Below this line is a set of entries; quote exactly the lines from the line that contains "### Permissions" to the line that contains "- Check Node.js version compatibility", both lines included.

Items listed in a dataset:
-- Opening Marker --

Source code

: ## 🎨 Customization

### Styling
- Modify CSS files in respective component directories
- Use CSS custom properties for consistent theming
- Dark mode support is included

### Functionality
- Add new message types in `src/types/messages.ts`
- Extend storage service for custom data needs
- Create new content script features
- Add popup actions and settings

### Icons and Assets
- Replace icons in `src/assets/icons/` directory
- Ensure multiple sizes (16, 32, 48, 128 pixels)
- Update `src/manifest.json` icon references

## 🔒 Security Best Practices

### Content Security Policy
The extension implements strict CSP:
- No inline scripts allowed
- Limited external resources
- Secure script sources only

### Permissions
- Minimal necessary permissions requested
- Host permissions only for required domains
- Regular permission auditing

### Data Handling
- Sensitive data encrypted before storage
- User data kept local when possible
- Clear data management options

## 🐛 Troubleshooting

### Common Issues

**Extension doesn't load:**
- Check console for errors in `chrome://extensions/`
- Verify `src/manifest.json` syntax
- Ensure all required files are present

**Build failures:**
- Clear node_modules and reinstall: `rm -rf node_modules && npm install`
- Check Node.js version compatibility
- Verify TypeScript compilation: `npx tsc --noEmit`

-- Closing Marker --

### Your response
### Permissions
- Minimal necessary permissions requested
- Host permissions only for required domains
- Regular permission auditing

### Data Handling
- Sensitive data encrypted before storage
- User data kept local when possible
- Clear data management options

## 🐛 Troubleshooting

### Common Issues

**Extension doesn't load:**
- Check console for errors in `chrome://extensions/`
- Verify `src/manifest.json` syntax
- Ensure all required files are present

**Build failures:**
- Clear node_modules and reinstall: `rm -rf node_modules && npm install`
- Check Node.js version compatibility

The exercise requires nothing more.